Exercise aim: For the entries below, copy exactly the line that contains "importantes." through the line that contains "urowy hub i stacja robocza w jed", both ends included, and exclude all pictures.

Data items:
..........
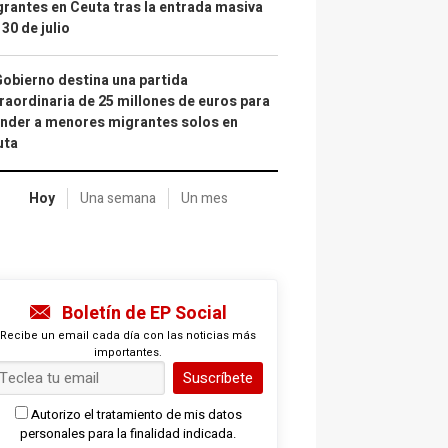
rantes en Ceuta tras la entrada masiva
 30 de julio
Gobierno destina una partida
raordinaria de 25 millones de euros para
nder a menores migrantes solos en
uta
Hoy
Una semana
Un mes
Boletín de EP Social
Recibe un email cada día con las noticias más
importantes.
Suscríbete
Autorizo el tratamiento de mis datos
personales para la finalidad indicada.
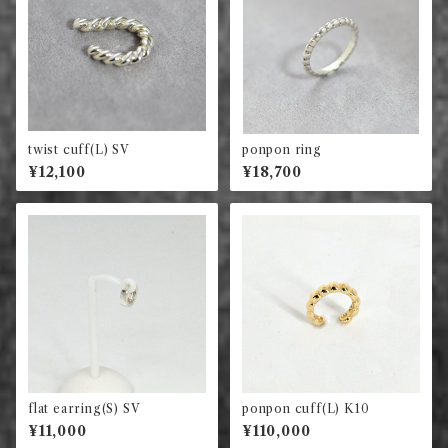
twist cuff(L) SV
ponpon ring
¥12,100
¥18,700
flat earring(S) SV
ponpon cuff(L) K10
¥11,000
¥110,000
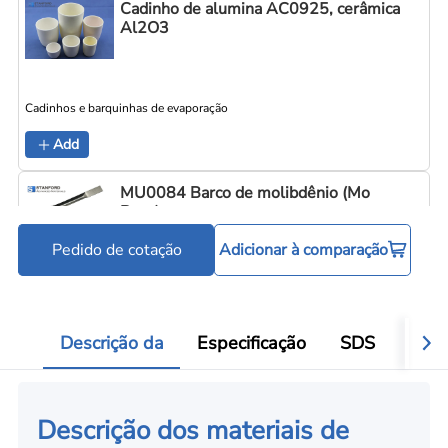
Cadinho de alumina AC0925, cerâmica
Al2O3
Cadinhos e barquinhas de evaporação
C
Add
MU0084 Barco de molibdênio (Mo
Boat)
Pedido de cotação
Adicionar à comparação
Cadinhos e barquinhas de evaporação
C
Add
Descrição da
Especificação
SDS
Aval
Descrição dos materiais de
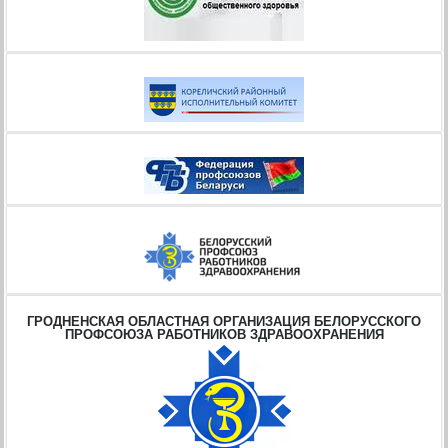
ГРОДНЕНСКАЯ ОБЛАСТНАЯ ОРГАНИЗАЦИЯ БЕЛОРУССКОГО
ПРОФСОЮЗА РАБОТНИКОВ ЗДРАВООХРАНЕНИЯ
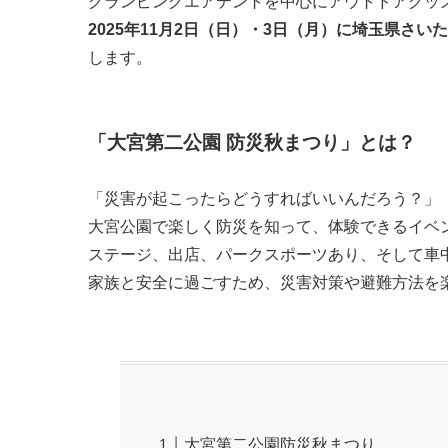
グランピングエアテントを中心にアウトドアグッ
2025年11月2日（日）・3日（月）に埼玉県さい
します。
「大宮第二公園 防災秋まつり」とは？
「災害が起こったらどうすればいいんだろう？」
大宮公園で楽しく防災を知って、体験できるイベ
ステージ、出店、パークスポーツあり、そして車中
家族と安全に過ごすため、災害対策や避難方法を
大宮第二公園防災秋まつり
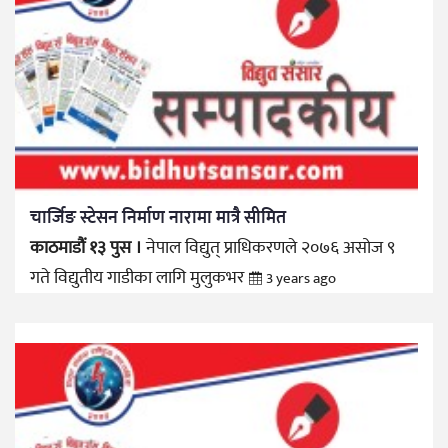
चार्जिङ स्टेसन निर्माण नारामा मात्रै सीमित
काठमाडौं १३ पुस ।
नेपाल विद्युत् प्राधिकरणले २०७६ असोज ९
गते विद्युतीय गाडीका लागि मुलुकभर
3 years ago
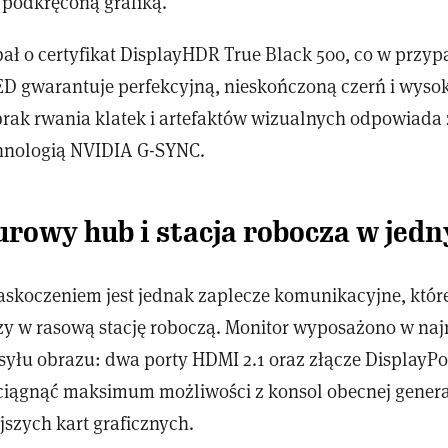
podkręconą grafiką.
ał o certyfikat DisplayHDR True Black 500, co w przy
ED gwarantuje perfekcyjną, nieskończoną czerń i wyso
brak rwania klatek i artefaktów wizualnych odpowiada 
hnologią NVIDIA G-SYNC.
urowy hub i stacja robocza w jed
skoczeniem jest jednak zaplecze komunikacyjne, któr
czy w rasową stację roboczą. Monitor wyposażono w na
yłu obrazu: dwa porty HDMI 2.1 oraz złącze DisplayPor
iągnąć maksimum możliwości z konsol obecnej genera
jszych kart graficznych.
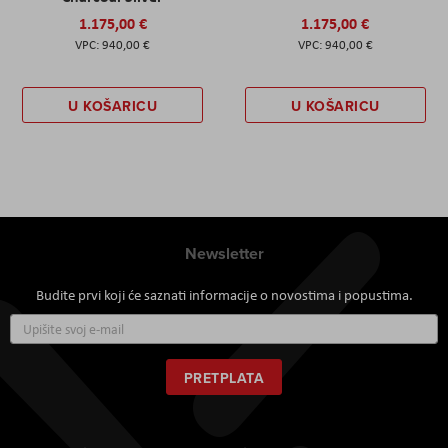
1.175,00 €
1.175,00 €
940,00 €
940,00 €
U KOŠARICU
U KOŠARICU
Newsletter
Budite prvi koji će saznati informacije o novostima i popustima.
Prijavite
se
za
naš
PRETPLATA
newsletter:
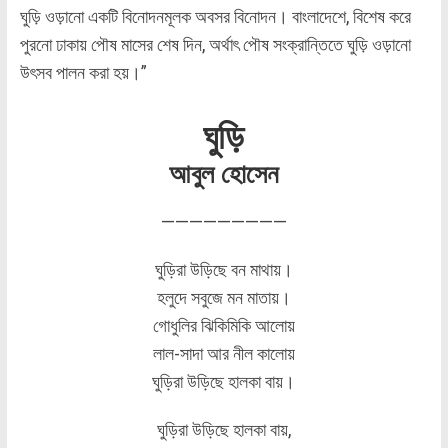
ঘুড়ি ওড়ানো একটি বিনোদনমূলক অবসর বিনোদন। বাংলাদেশে, বিশেষ করে
পুরনো ঢাকায় পৌষ মাসের শেষ দিন, অর্থাৎ পৌষ সংক্রান্তিতে ঘুড়ি ওড়ানো
উৎসব পালন করা হয়।”
ঘুড়ি
আবুল হোসেন
—————————
ঘুড়িরা উড়িছে বন মাথায়।
হলুদে সবুজে মন মাতায়।
গোধুলির ঝিকিমিকি আলোয়
লাল-সাদা আর নীল কালোয়
ঘুড়িরা উড়িছে হালকা বায়।
ঘুড়িরা উড়িছে হালকা বায়,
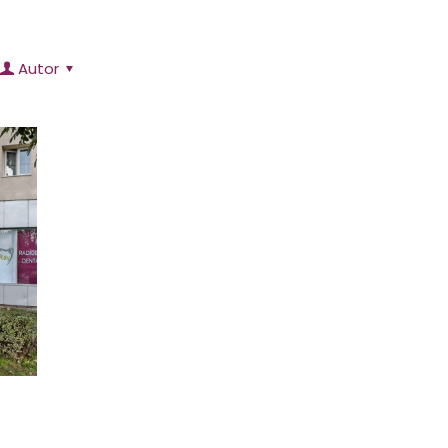
Autor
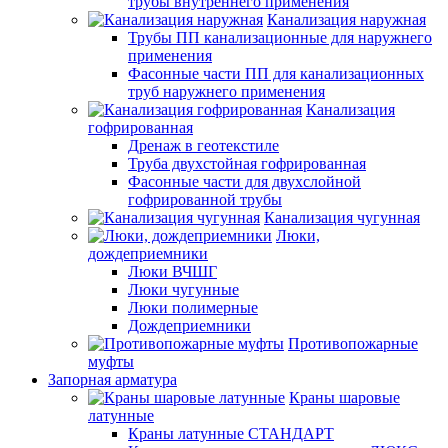
трубы внутреннего применения
Канализация наружная
Трубы ПП канализационные для наружнего
применения
Фасонные части ПП для канализационных
труб наружнего применения
Канализация
гофрированная
Дренаж в геотекстиле
Труба двухстойная гофрированная
Фасонные части для двухслойной
гофрированной трубы
Канализация чугунная
Люки,
дождеприемники
Люки ВЧШГ
Люки чугунные
Люки полимерные
Дождеприемники
Противопожарные
муфты
Запорная арматура
Краны шаровые
латунные
Краны латунные СТАНДАРТ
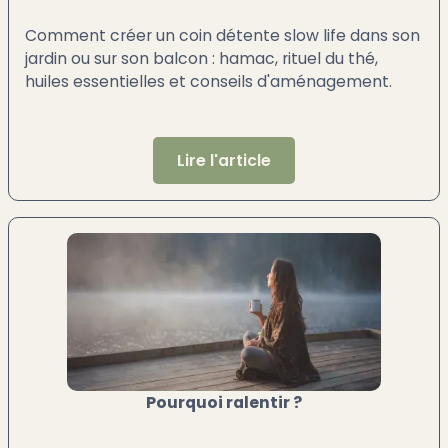
Comment créer un coin détente slow life dans son
jardin ou sur son balcon : hamac, rituel du thé,
huiles essentielles et conseils d'aménagement.
Lire l'article
Pourquoi ralentir ?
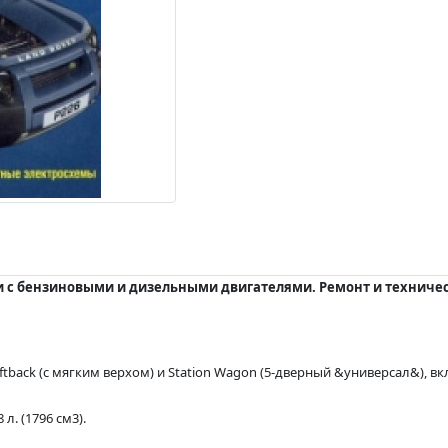
ли с бензиновыми и дизельными двигателями. Ремонт и техничес
oftback (с мягким верхом) и Station Wagon (5-дверный &универсал&), 
л. (1796 см3).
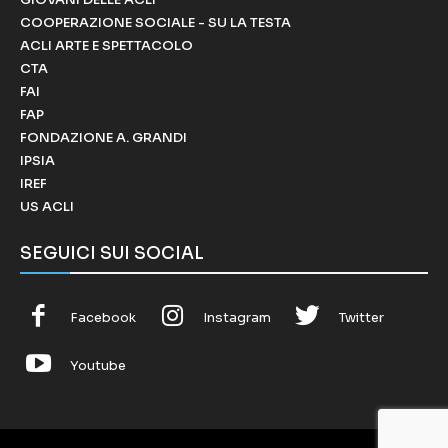
COOPERAZIONE SOCIALE - SU LA TESTA
ACLI ARTE E SPETTACOLO
CTA
FAI
FAP
FONDAZIONE A. GRANDI
IPSIA
IREF
US ACLI
SEGUICI SUI SOCIAL
Facebook
Instagram
Twitter
Youtube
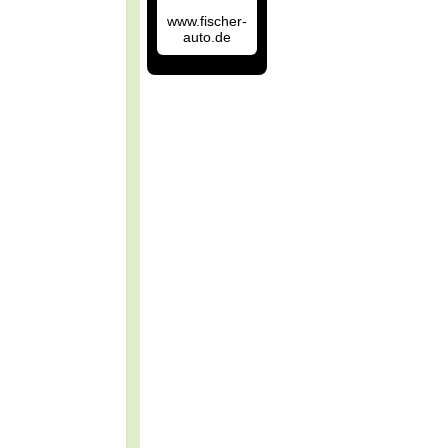
www.fischer-
auto.de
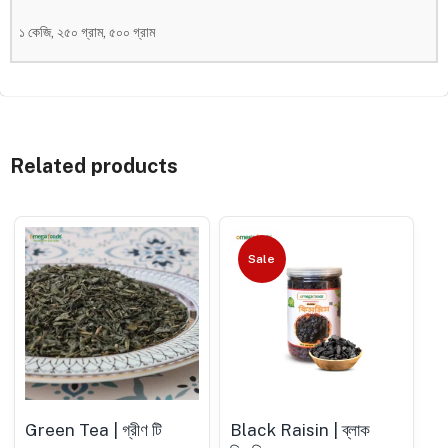
১ কেজি, ২৫০ গ্রাম, ৫০০ গ্রাম
Related products
Sale
Green Tea | গ্রীণ টি
Black Raisin | ব্লাক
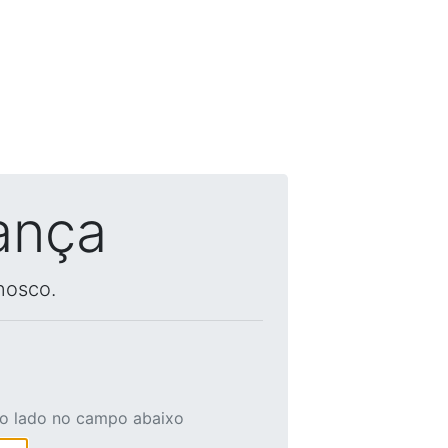
ança
nosco.
ao lado no campo abaixo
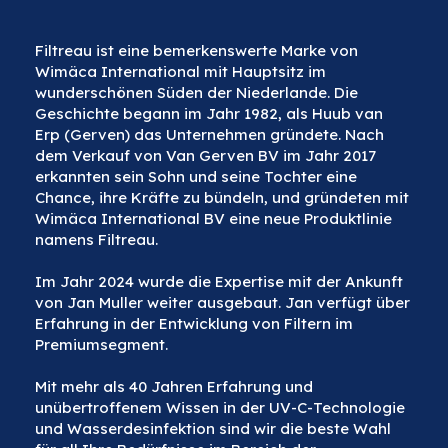
Filtreau ist eine bemerkenswerte Marke von
Wimäca International mit Hauptsitz im
wunderschönen Süden der Niederlande. Die
Geschichte begann im Jahr 1982, als Huub van
Erp (Gerven) das Unternehmen gründete. Nach
dem Verkauf von Van Gerven BV im Jahr 2017
erkannten sein Sohn und seine Tochter eine
Chance, ihre Kräfte zu bündeln, und gründeten mit
Wimäca International BV eine neue Produktlinie
namens Filtreau.
Im Jahr 2024 wurde die Expertise mit der Ankunft
von Jan Muller weiter ausgebaut. Jan verfügt über
Erfahrung in der Entwicklung von Filtern im
Premiumsegment.
Mit mehr als 40 Jahren Erfahrung und
unübertroffenem Wissen in der UV-C-Technologie
und Wasserdesinfektion sind wir die beste Wahl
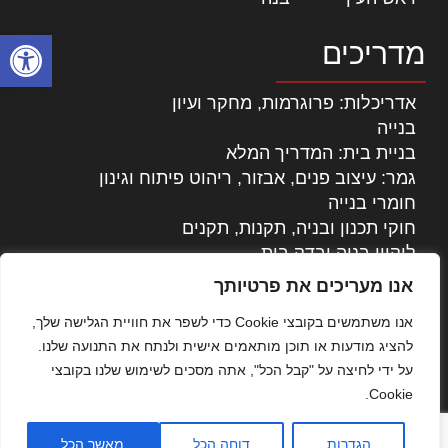
פתח סרגל
מדריכים
אדריכלות: פרוגרמות, מחקר ועיון
בנייה
בניית בית: המדריך המלא
גמר: עיצוב פנים, אבזור, ריהוט פיתוח וגינון
חומרי בנייה
חוקי תכנון ובניה, תקנות, תקנים
ליקויי בניה ובדק בית
נדל"ן: זכויות, אגרות ועסקאות
אנו מעריכים את פרטיותך
עיצוב הבית
אנו משתמשים בקובצי Cookie כדי לשפר את חוויית הגלישה שלך,
עקרונות ניהול אחזקה מתקדמות
להציג מודעות או תוכן מותאמים אישית ולנתח את התנועה שלנו.
צילום אדריכלי
על ידי לחיצה על "קבל הכל", אתה מסכים לשימוש שלנו בקובצי
שיווק נדלן
Cookie.
שיטות בניה: מפרטים והמלצות
תוכן שיווקי
הגדרות
דוחה הכל
מאשר הכל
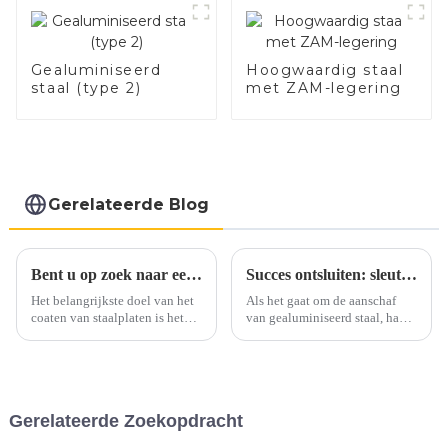
voertuig
Gealuminiseerd
Hoogwaardig staal
staal (type 2)
met ZAM-legering
Gerelateerde Blog
Bent u op zoek naar een alternatief voor roestvrij staal en aluminium?
Succes ontsluiten: sleutelaspecten bij de aanschaf van gealuminiseerd staal
Het belangrijkste doel van het
Als het gaat om de aanschaf
coaten van staalplaten is het
van gealuminiseerd staal, hangt
toevoegen van waarde, het
het succes af van nauwgezette
verbeteren van het uiterlijk en
aandacht voor verschillende
het verlengen van de
cruciale aspecten. Van het
levensduur, kortom: het
garanderen van optimale
voorkomen van roest.
kwaliteit tot het maximaliseren
Gerelateerde Zoekopdracht
Marktsegmenten zoals
van de kosteneffectiviteit: elke
landbouw, automotive, bouw,
stap speelt een belangrijke rol.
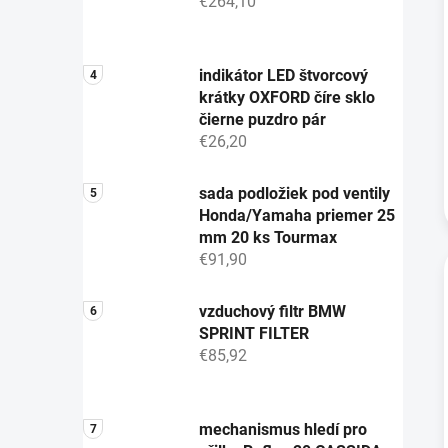
€264,10
indikátor LED štvorcový
krátky OXFORD číre sklo
čierne puzdro pár
€26,20
sada podložiek pod ventily
Honda/Yamaha priemer 25
mm 20 ks Tourmax
€91,90
vzduchový filtr BMW
SPRINT FILTER
€85,92
mechanismus hledí pro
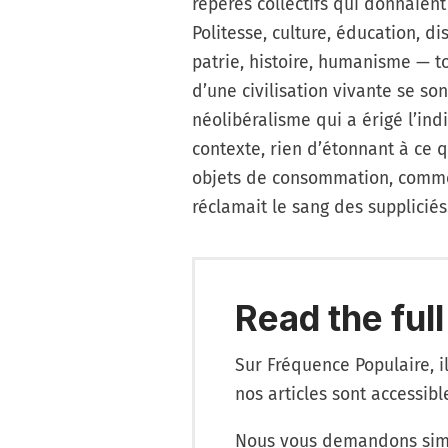
repères collectifs qui donnaient
Politesse, culture, éducation, dis
patrie, histoire, humanisme — to
d’une civilisation vivante se so
néolibéralisme qui a érigé l’in
contexte, rien d’étonnant à ce q
objets de consommation, comme 
réclamait le sang des suppliciés
Read the full
Sur Fréquence Populaire, i
nos articles sont accessib
Nous vous demandons simp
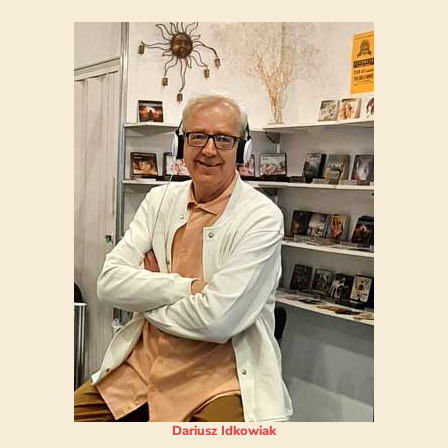
Dariusz Idkowiak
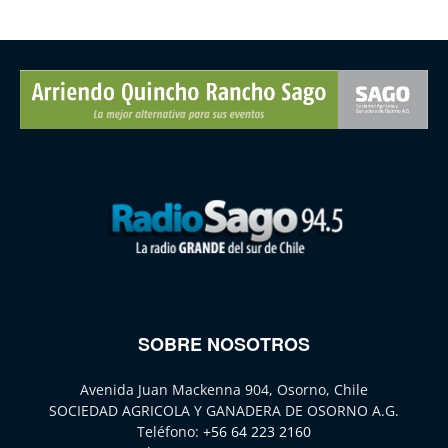
SOBRE NOSOTROS
Avenida Juan Mackenna 904, Osorno, Chile
SOCIEDAD AGRICOLA Y GANADERA DE OSORNO A.G.
Teléfono:
+56 64 223 2160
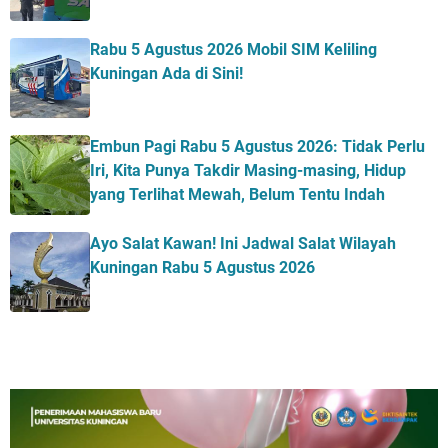
Rabu 5 Agustus 2026 Mobil SIM Keliling
Kuningan Ada di Sini!
Embun Pagi Rabu 5 Agustus 2026: Tidak Perlu
Iri, Kita Punya Takdir Masing-masing, Hidup
yang Terlihat Mewah, Belum Tentu Indah
Ayo Salat Kawan! Ini Jadwal Salat Wilayah
Kuningan Rabu 5 Agustus 2026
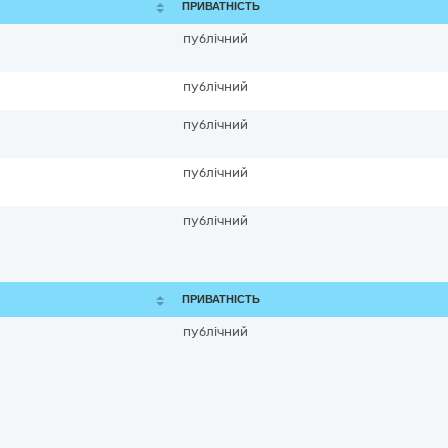
ПРИВАТНІСТЬ
публічний
публічний
публічний
публічний
публічний
ПРИВАТНІСТЬ
публічний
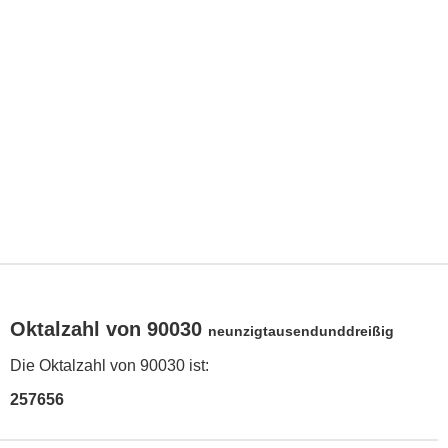
Oktalzahl von 90030
neunzigtausendunddreißig
Die Oktalzahl von 90030 ist:
257656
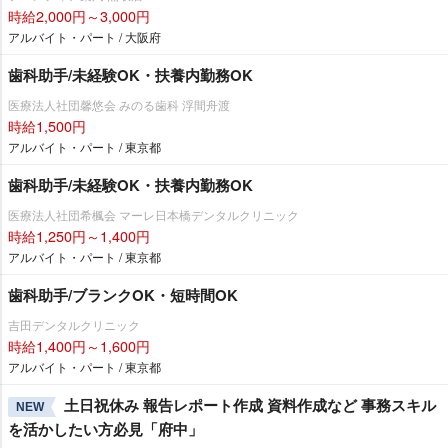
時給2,000円～3,000円
アルバイト・パート / 大阪府
歯科助手/未経験OK・扶養内勤務OK
医療法人社団馨悠会 みのる歯科 浮間舟渡
時給1,500円
アルバイト・パート / 東京都
歯科助手/未経験OK・扶養内勤務OK
医療法人社団希楓会 マーレ日本橋デンタルクリニック
時給1,250円～1,400円
アルバイト・パート / 東京都
歯科助手/ブランクOK・短時間OK
吉田デンタルクリニック
時給1,400円～1,600円
アルバイト・パート / 東京都
土日祝休み 報告レポート作成 資料作成など 事務スキル
NEW
を活かしたい方必見「府中」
..........
Solution to this problem:
importantes.
Suscríbete
Autorizo el tratamiento de mis datos
personales para la finalidad indicada.
twist cuff(L) SV
ponpon ring
¥12,100
¥18,700
flat earring(S) SV
ponpon cuff(L) K10
¥11,000
¥110,000
Cadinho de alumina AC0925, cerâmica
Al2O3
Cadinhos e barquinhas de evaporação
C
Add
MU0084 Barco de molibdênio (Mo
Boat)
Pedido de cotação
Adicionar à comparação
Cadinhos e barquinhas de evaporação
C
Add
Descrição da
Especificação
SDS
Aval
Descrição dos materiais de
ГРОДНЕНСКАЯ ОБЛАСТНАЯ ОРГАНИЗАЦИЯ БЕЛОРУССКОГО
ПРОФСОЮЗА РАБОТНИКОВ ЗДРАВООХРАНЕНИЯ
グランピングエアテントを中心にアウトドアグッ
2025年11月2日（日）・3日（月）に埼玉県さい
します。
「大宮第二公園 防災秋まつり」とは？
「災害が起こったらどうすればいいんだろう？」
大宮公園で楽しく防災を知って、体験できるイベ
ステージ、出店、パークスポーツあり、そして車中
家族と安全に過ごすため、災害対策や避難方法を
大宮第二公園防災秋まつり
चार्जिङ स्टेसन निर्माण नारामा मात्रै सीमित
काठमाडौं १३ पुस ।
नेपाल विद्युत् प्राधिकरणले २०७६ असोज ९
गते विद्युतीय गाडीका लागि मुलुकभर
3 years ago
podkręconą grafiką.
ał o certyfikat DisplayHDR True Black 500, co w przy
ED gwarantuje perfekcyjną, nieskończoną czerń i wyso
brak rwania klatek i artefaktów wizualnych odpowiada 
hnologią NVIDIA G-SYNC.
urowy hub i stacja robocza w jed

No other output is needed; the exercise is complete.